- Material provided:

+ + + + +

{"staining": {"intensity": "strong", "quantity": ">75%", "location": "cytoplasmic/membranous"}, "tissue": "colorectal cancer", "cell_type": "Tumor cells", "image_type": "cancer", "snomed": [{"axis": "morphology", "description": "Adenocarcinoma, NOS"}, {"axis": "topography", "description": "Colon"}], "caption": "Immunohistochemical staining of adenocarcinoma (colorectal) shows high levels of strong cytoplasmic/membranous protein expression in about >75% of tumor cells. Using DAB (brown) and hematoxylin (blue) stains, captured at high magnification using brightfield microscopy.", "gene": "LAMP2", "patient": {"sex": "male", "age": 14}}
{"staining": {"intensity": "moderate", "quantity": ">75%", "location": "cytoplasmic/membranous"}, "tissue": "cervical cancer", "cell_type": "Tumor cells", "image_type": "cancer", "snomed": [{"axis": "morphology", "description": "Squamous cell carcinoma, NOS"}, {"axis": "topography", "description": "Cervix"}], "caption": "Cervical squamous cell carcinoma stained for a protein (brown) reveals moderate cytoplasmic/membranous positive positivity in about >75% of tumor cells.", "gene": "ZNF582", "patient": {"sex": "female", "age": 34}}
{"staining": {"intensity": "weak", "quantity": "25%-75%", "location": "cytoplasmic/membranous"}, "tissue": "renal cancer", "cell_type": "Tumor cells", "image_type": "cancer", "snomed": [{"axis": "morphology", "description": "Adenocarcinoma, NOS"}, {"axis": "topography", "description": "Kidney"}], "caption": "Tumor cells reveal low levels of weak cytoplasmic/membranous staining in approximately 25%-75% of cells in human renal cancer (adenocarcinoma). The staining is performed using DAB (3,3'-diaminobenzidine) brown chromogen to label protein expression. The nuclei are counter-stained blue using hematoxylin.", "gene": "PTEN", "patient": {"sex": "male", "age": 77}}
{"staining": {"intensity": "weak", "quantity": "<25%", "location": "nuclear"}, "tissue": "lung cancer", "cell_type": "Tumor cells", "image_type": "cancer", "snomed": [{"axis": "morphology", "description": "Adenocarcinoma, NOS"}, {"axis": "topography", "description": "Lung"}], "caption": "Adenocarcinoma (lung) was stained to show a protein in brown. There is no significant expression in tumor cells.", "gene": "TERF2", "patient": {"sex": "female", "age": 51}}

+ + + + +

- Work item: Beginning at the first line of the data above, retype each line until you reach the line containing "cells reveal low", and include that one too. Add nothing else.

- Result for this exercise:
{"staining": {"intensity": "strong", "quantity": ">75%", "location": "cytoplasmic/membranous"}, "tissue": "colorectal cancer", "cell_type": "Tumor cells", "image_type": "cancer", "snomed": [{"axis": "morphology", "description": "Adenocarcinoma, NOS"}, {"axis": "topography", "description": "Colon"}], "caption": "Immunohistochemical staining of adenocarcinoma (colorectal) shows high levels of strong cytoplasmic/membranous protein expression in about >75% of tumor cells. Using DAB (brown) and hematoxylin (blue) stains, captured at high magnification using brightfield microscopy.", "gene": "LAMP2", "patient": {"sex": "male", "age": 14}}
{"staining": {"intensity": "moderate", "quantity": ">75%", "location": "cytoplasmic/membranous"}, "tissue": "cervical cancer", "cell_type": "Tumor cells", "image_type": "cancer", "snomed": [{"axis": "morphology", "description": "Squamous cell carcinoma, NOS"}, {"axis": "topography", "description": "Cervix"}], "caption": "Cervical squamous cell carcinoma stained for a protein (brown) reveals moderate cytoplasmic/membranous positive positivity in about >75% of tumor cells.", "gene": "ZNF582", "patient": {"sex": "female", "age": 34}}
{"staining": {"intensity": "weak", "quantity": "25%-75%", "location": "cytoplasmic/membranous"}, "tissue": "renal cancer", "cell_type": "Tumor cells", "image_type": "cancer", "snomed": [{"axis": "morphology", "description": "Adenocarcinoma, NOS"}, {"axis": "topography", "description": "Kidney"}], "caption": "Tumor cells reveal low levels of weak cytoplasmic/membranous staining in approximately 25%-75% of cells in human renal cancer (adenocarcinoma). The staining is performed using DAB (3,3'-diaminobenzidine) brown chromogen to label protein expression. The nuclei are counter-stained blue using hematoxylin.", "gene": "PTEN", "patient": {"sex": "male", "age": 77}}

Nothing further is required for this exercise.